How to choose the right job
How do you know which career is right for you, or indeed if you are in the right job? Whether you are in the right or wrong job, it will be plainly obvious which is which.
If you are passionate about what you do, wake up feeling energised and motivated and look forward to the day ahead, there is no doubt that you are in a job that is most fitting to your personality and style.
If on the other hand, you hate your job, you feel de-motivated and dread waking up in the morning because you have to go to work, then you have definitely picked the wrong career and should think about making a change. Doing a job that you despise, day in day out, can negatively affect you health, well-being, work and home life.
Maybe you want a career change or are just taking your first steps in the world of work and are unsure of the direction to take.
Here we outline the process to carry out in order to help you determine which job is right for you.
Everybody is different and has different skills, interests, personalities and working styles. Therefore, each person is suited to a specific career(s) that is right for them, and what may be the idea of heaven for one, could be the worst job on earth for another.
Identify your interests
The first thing that you need to do if you want to establish what kind of job would best suit you is to have a think about and then make a list of all the things that you generally enjoy doing, activities that you have always dreamed of doing and are passionate about or that you think you may be interested in.

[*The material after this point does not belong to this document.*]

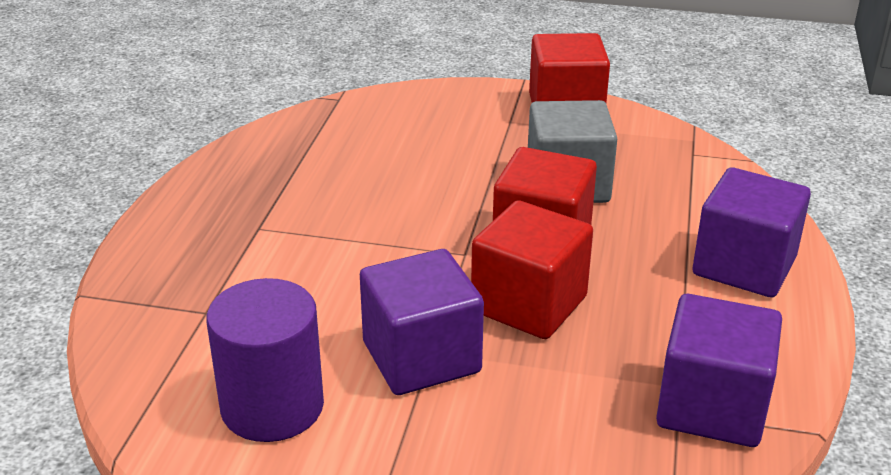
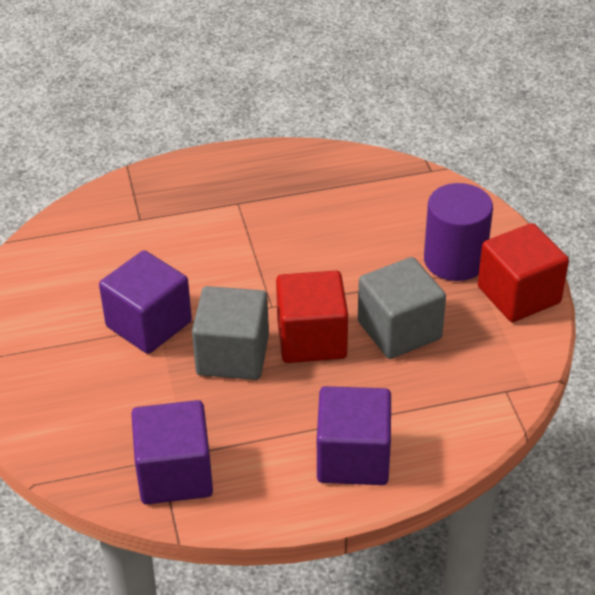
camera: 65 degrees right, 10 degrees up
(272, 407) = (72, 280): purple cylinder -> purple cylinder (454, 260)
(529, 304) = (232, 355): red cube -> grey cube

It doesn't have to be a very long list but make sure that you note down everything that you can think of. Your list could include tasks such as working outdoors, working on the computer, being creative or artistic, entertaining the public, managing large numbers of people, organising events, building houses and the list goes on.
At this stage do not think about wages, location, job prospects, as these points will be tackled later on.
Assess your skills
The next points to consider are your strengths and skills. Make a separate list of what you are good at and where your strengths lie. Think of your accomplishments and achievements inside and outside of work to help you write your list. Ask family, friends and co-workers what they consider to be your best qualities if you are stuck. Your list could include specific skills such as speaking a foreign language, writing creative stories and experience in IT or transferable skills
such as thriving under pressure, working to tight deadlines, leadership qualities, ability to motivate people and customer care techniques.
Consolidate your lists
Now return to the first list of activities that you enjoy and start to consider the type of jobs that match this list. You may already have an idea. Then you will then have to research these jobs in more detail and find out exactly which skills are necessary to carry out these professions and then whether you have them or not. If you do not have all of the specific skills required for that career path, don't despair, as there are plenty of options available to gain the skills that you need.
Use the Internet as a tool to help you research your chosen fields of work in more depth. Once you have gleaned more information about each chosen profession, some of them may seem more appealing than others and you can start to eliminate a number of your choices.
The Internet can give you a wealth of extra information including an idea of the expected salary, working hours, future prospects and tasks involved. Once you have a better idea of what the jobs entails, then you can work out whether they are for you or not. Maybe the salary is not what you expected, you are not prepared to do so much travelling or you didn't realise that working weekends was part of the deal.
Talk to people
As well as online research you should also try to talk to someone who already works in the profession that you have opted for. They will be able to tell you exactly what the job is like and entails and it will be far easier to see whether what you are told matches up to your expectations. This is where networking
comes in handy.
Online tools and careers advisors
As well as making your own lists and evaluating your professional situation yourself, you can also get outside help.
Visit your careers office and they will be able to guide you and offer you advice. They may even throw in a few ideas that you hadn't thought of and give you different things to consider.
At the careers office they tend to have online programmes similar to the RIASEC / Holland Interest Scale, whereby you answer determined questions about your interests in certain work-related activities and situations in order to help you find a career that is right for you. After completing the questions, which could take up to 25 minutes, the computer gives you a list of suitable jobs according to your answers.
After much organisation and self-reflection you should end up knowing which career is right for you. The next stage is to go get that job!